Count how many lines of the data include "will". The answer is that number and nothing else.
[Data for analysis Boundary: Start]
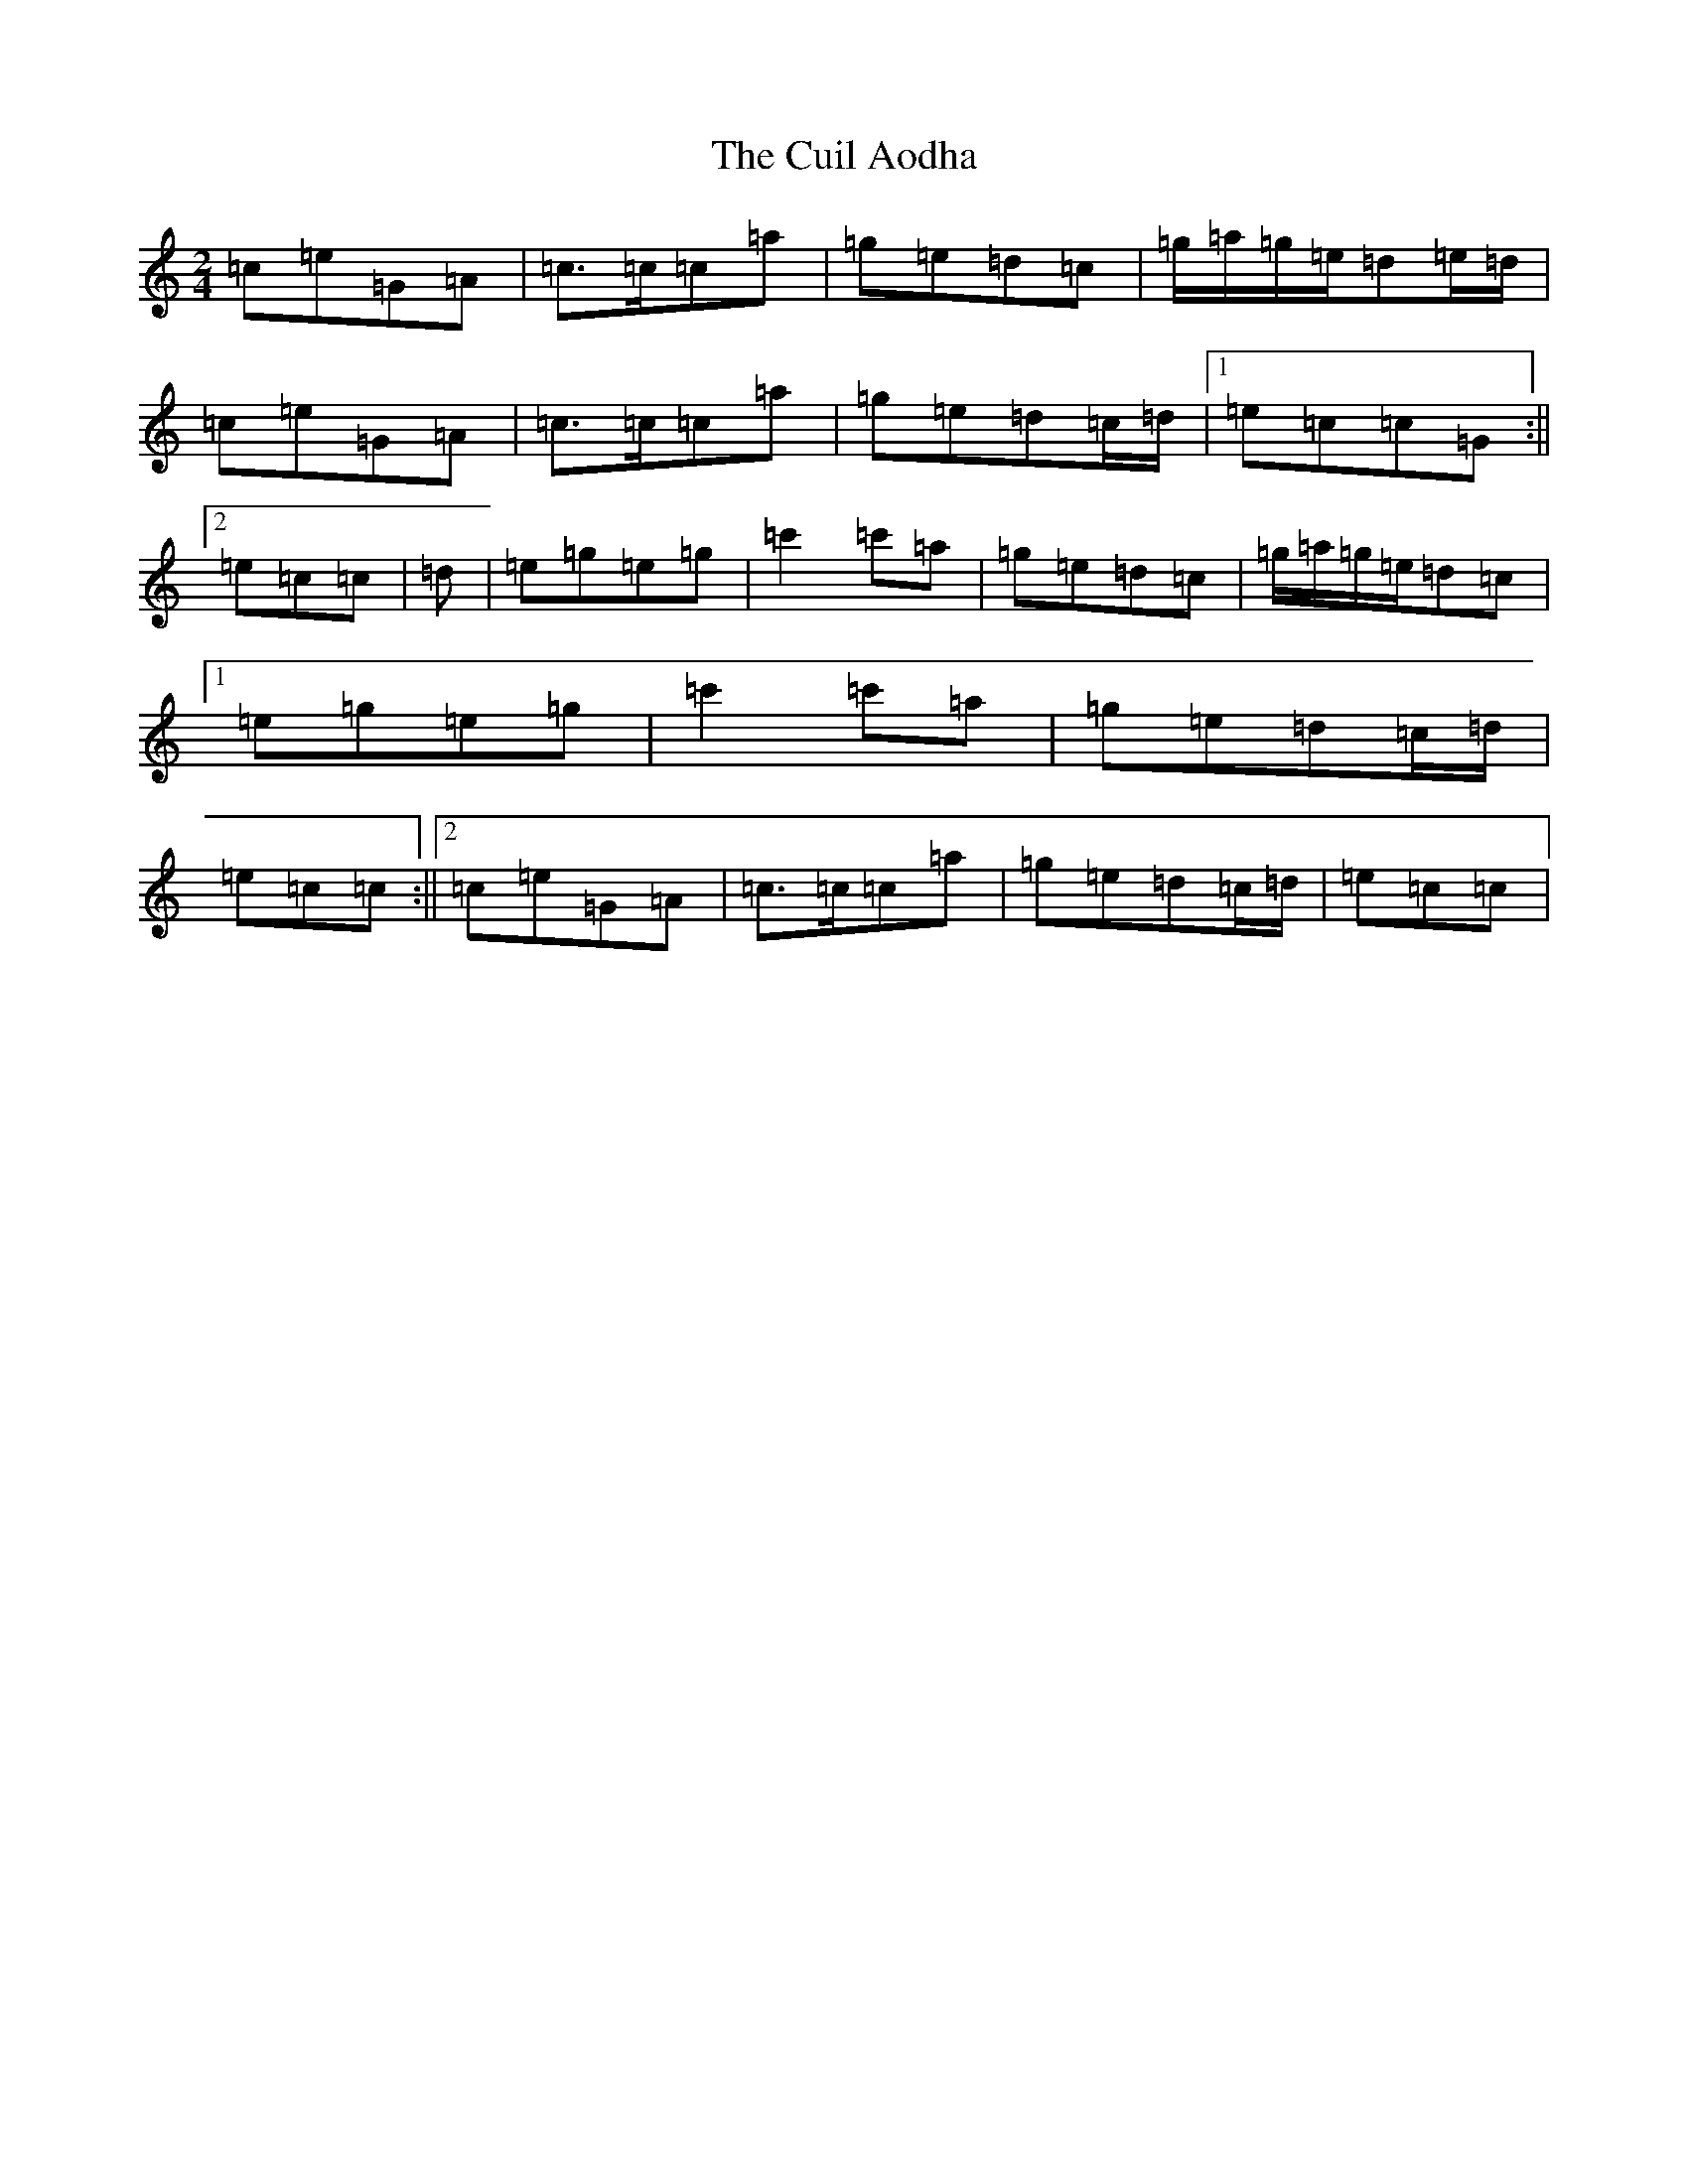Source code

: X: 4541
T: Cuil Aodha, The
S: https://thesession.org/tunes/1535#setting1535
R: polka
M:2/4
L:1/8
K: C Major
=c=e=G=A|=c>=c=c=a|=g=e=d=c|=g/2=a/2=g/2=e/2=d=e/2=d/2|=c=e=G=A|=c>=c=c=a|=g=e=d=c/2=d/2|1=e=c=c=G:||2=e=c=c|=d|=e=g=e=g|=c'2=c'=a|=g=e=d=c|=g/2=a/2=g/2=e/2=d=c|1=e=g=e=g|=c'2=c'=a|=g=e=d=c/2=d/2|=e=c=c:||2=c=e=G=A|=c>=c=c=a|=g=e=d=c/2=d/2|=e=c=c|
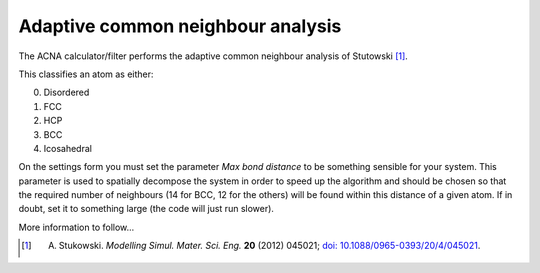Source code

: ==================================
Adaptive common neighbour analysis
==================================

The ACNA calculator/filter performs the adaptive common neighbour analysis of Stutowski [1]_.

This classifies an atom as either:

0. Disordered
1. FCC
2. HCP
3. BCC
4. Icosahedral 

On the settings form you must set the parameter *Max bond distance* to be something sensible for your system.  
This parameter is used to spatially decompose the system in order to speed up the algorithm and should be chosen
so that the required number of neighbours (14 for BCC, 12 for the others) will be found within this distance of
a given atom. If in doubt, set it to something large (the code will just run slower).

More information to follow...

.. [1] A. Stukowski. *Modelling Simul. Mater. Sci. Eng.* **20** (2012) 045021; `doi: 10.1088/0965-0393/20/4/045021 <http://dx.doi.org/10.1088/0965-0393/20/4/045021>`_.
[Data for analysis Boundary: End]
### Answer box
2